Padina boergesenii, commonly known as the leafy rolled-blade alga, is a species of small brown alga found in the tropical and subtropical western Atlantic Ocean, the Mediterranean Sea, and the Pacific Ocean. This seaweed was named in honour of the Danish botanist and phycologist Frederik Børgesen.

==Description==
Padina boergesenii is a distinctive small brown alga with rounded fronds growing to a length and diameter of 4 to 6 cm. Fronds are thin, leafy, and flat, with narrow or wide lobes, and grow on short stems from a fibrous, bulbous holdfast. They are moderately calcified on the underside and are usually pale brown or tan. The fronds are either two or three cells thick, but the bases are usually three cells thick. The surface of the fronds bear many short hairs, giving them a matted appearance.

==Distribution==
P. boergesenii has a wide but scattered presence in shallow water in tropical, subtropical, and warm temperate oceans.

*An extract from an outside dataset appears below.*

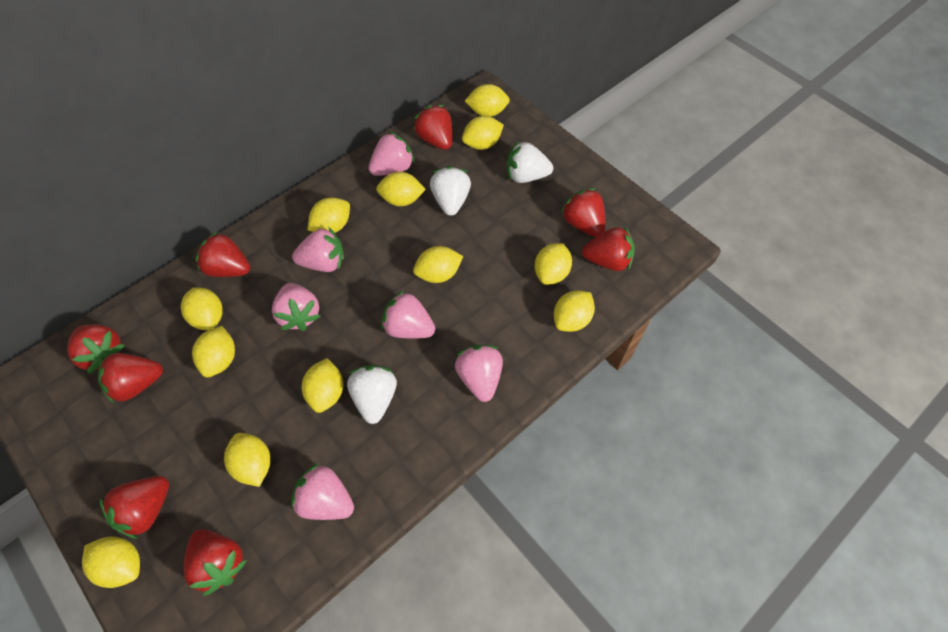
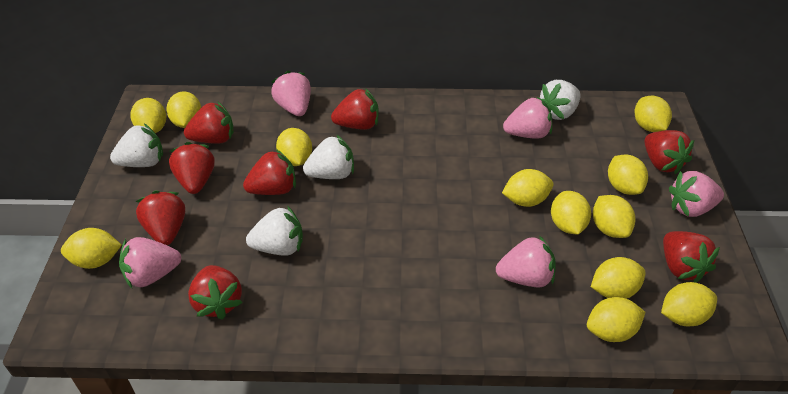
pink strawberry: [272,283,321,331] [291,464,354,520] [292,226,344,272] [368,132,415,176] [381,290,435,339] [455,345,503,402] = 6 -> [119,237,181,288] [271,71,311,116] [496,235,555,287] [503,97,552,139] [669,171,724,217] = 5
white strawberry: [347,365,397,424] [430,166,471,216] [507,141,553,183] = 3 -> [110,124,163,167] [246,206,303,256] [303,135,354,179] [540,80,580,120] = 4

In Australia, it is known only from Lord Howe Island. Other locations where this alga occurs include Mauritius, India, and Brazil. The type locality is the United States Virgin Islands, and the maximum depth at which it grows is 1 m.

==Ecology==
This seaweed reproduces by spore-producing asexual reproduction. The fronds produce tetraspores in concentric bands a millimetre or so wide, alternately on the upper and lower surfaces of the fronds, closely situated between bands of hairs. The sporangia within the sori mature at differing rates, so that the mature sorus contains spores at very different stages of development.

The species has been investigated for use as a bioindicator of heavy metal contamination; it concentrated iron and manganese by several orders of magnitude and was also successful in detecting other metals such as cadmium and zinc at trace concentrations.